Frequent readers of Erin's Kitchen know my (negative) opinion of fake meat. The worst fake meat of them all? The veggie burger that tries to imitate a beef burger. If you've ever tasted a Boca Burger, you know what I mean. Since a juicy, medium-rare hunk of ground beef is inimitable, the soy stand-ins resemble the wan, dry "Grade D but Edible" patties of my middle school cafeteria.

However, veggie burgers that taste like veggies (or other non-meat ingredients)? Love them!! Morningstar Farms Black Bean Chipotle patties? Yum. My sister's falafel-like discs? I gobble them up.

Therefore, the best veggie burger in the world? It's a walnut burger, found at the Trempealeau Hotel in Trempealeau, WI and I've eaten them since my childhood. They aren't vegan--they're stuffed with cheese, eggs, bread crumbs, tamari and walnuts of course.

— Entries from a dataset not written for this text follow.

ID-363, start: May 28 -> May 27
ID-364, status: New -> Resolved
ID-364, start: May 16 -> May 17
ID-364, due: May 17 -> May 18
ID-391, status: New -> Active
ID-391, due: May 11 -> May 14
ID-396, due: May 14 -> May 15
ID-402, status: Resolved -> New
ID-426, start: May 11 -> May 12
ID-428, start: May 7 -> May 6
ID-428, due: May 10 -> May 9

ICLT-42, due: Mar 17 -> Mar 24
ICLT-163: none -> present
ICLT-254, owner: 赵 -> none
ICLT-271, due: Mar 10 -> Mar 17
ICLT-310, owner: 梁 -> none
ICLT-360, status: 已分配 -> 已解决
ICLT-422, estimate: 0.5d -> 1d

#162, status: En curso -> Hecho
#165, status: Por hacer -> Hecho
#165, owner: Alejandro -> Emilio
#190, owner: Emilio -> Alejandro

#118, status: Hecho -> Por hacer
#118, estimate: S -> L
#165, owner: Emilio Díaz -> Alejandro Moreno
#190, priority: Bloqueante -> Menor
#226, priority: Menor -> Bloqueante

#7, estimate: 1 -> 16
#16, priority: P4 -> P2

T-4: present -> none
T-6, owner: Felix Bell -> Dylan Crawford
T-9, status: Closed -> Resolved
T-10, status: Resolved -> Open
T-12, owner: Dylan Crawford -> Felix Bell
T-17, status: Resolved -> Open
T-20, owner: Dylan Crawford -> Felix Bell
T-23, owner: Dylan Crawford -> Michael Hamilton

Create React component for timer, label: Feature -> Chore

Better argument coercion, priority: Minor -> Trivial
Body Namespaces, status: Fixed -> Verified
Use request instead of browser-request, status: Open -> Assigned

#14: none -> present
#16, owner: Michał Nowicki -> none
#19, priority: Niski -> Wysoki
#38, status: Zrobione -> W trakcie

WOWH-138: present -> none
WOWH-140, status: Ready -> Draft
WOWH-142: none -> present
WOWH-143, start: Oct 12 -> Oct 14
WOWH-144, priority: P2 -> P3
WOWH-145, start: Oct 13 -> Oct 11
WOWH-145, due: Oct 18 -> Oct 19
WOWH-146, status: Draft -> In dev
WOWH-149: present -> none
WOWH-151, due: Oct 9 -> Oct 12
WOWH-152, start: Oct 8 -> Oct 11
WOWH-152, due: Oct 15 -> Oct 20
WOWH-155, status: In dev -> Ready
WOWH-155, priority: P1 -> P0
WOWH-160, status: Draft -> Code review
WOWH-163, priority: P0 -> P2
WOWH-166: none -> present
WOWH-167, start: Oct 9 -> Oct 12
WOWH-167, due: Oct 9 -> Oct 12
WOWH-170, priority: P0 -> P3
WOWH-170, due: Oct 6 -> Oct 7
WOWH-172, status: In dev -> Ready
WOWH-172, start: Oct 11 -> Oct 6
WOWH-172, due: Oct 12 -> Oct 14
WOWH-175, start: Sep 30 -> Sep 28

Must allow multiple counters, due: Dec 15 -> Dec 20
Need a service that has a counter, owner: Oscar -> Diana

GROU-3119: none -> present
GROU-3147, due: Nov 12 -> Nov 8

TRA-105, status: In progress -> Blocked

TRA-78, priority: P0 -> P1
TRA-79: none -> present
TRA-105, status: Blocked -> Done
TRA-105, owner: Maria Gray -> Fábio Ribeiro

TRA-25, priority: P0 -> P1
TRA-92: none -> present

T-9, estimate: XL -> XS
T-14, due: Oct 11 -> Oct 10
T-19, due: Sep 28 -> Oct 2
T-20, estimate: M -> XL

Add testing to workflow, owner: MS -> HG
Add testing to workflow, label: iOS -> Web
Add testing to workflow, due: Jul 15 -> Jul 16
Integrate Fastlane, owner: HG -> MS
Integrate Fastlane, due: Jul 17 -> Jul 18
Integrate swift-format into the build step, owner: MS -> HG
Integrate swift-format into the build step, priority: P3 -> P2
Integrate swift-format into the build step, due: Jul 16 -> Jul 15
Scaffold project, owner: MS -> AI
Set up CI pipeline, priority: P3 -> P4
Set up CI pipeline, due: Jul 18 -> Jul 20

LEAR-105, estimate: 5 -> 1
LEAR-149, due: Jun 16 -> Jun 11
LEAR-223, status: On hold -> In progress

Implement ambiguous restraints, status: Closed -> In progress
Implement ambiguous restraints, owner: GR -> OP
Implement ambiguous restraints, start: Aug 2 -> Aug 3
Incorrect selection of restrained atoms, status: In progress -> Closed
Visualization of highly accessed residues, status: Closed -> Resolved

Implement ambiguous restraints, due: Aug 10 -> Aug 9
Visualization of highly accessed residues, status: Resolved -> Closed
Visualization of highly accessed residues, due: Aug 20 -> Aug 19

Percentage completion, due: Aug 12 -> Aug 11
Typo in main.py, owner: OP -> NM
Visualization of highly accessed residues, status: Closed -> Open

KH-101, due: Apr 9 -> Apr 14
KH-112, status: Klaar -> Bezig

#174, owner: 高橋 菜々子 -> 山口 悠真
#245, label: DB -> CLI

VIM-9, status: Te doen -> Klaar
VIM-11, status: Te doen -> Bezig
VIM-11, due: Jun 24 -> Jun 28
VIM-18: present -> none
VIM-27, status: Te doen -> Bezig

Rich in flavor, extremely moist--they're vegetarian cooking at its best--instead of attempting to replicate a meat dish, these burgers are a delicacy unto themselves.

At the restaurant, they're served as burgers, and also as "walnut balls"--as an appetizer, in an Italian sandwich, and over spaghetti. You can order the patties frozen online, four patties for $7.40.

The Trempealeau Hotel
150 Main Street
Trempealeau, WI 54661
(608) 534-6898

Tuesday, August 07, 2007

Homegrown Tomatoes and Their Enemies

Nothing says summer better than pulling a fresh tomato off my mom's plants on her front porch. Since I've been home on vacation in Wisconsin, I've been munching on these fruits daily--usually sliced with just a bit of salt and pepper.

Yesterday, however, we returned from a few days away and found one of her plants decimated--leaves gone, tomatoes half-eaten, and poop-like pellets everywhere. "Raccoons!" cried my mom. Later that night, as she rinsed the poop pellets off the deck, she looked at the plant again. And saw 1 inch wide, 4 inch long, bright green horned tomato worms. Five of them. The biggest worms I've ever seen outside of a tropical location. Left to their own devices, these worms can destroy a tomato plant within a day or two, and will eventually morph into giant moths. My mom bravely removed them from the plant and sent them on to the great tomato in the sky.

If hornworms haven't infested your tomatoes, you could try confit-ing tomatoes, roasted tomato, bell pepper and corn salsa, tomato pie, or this tomato onion tart.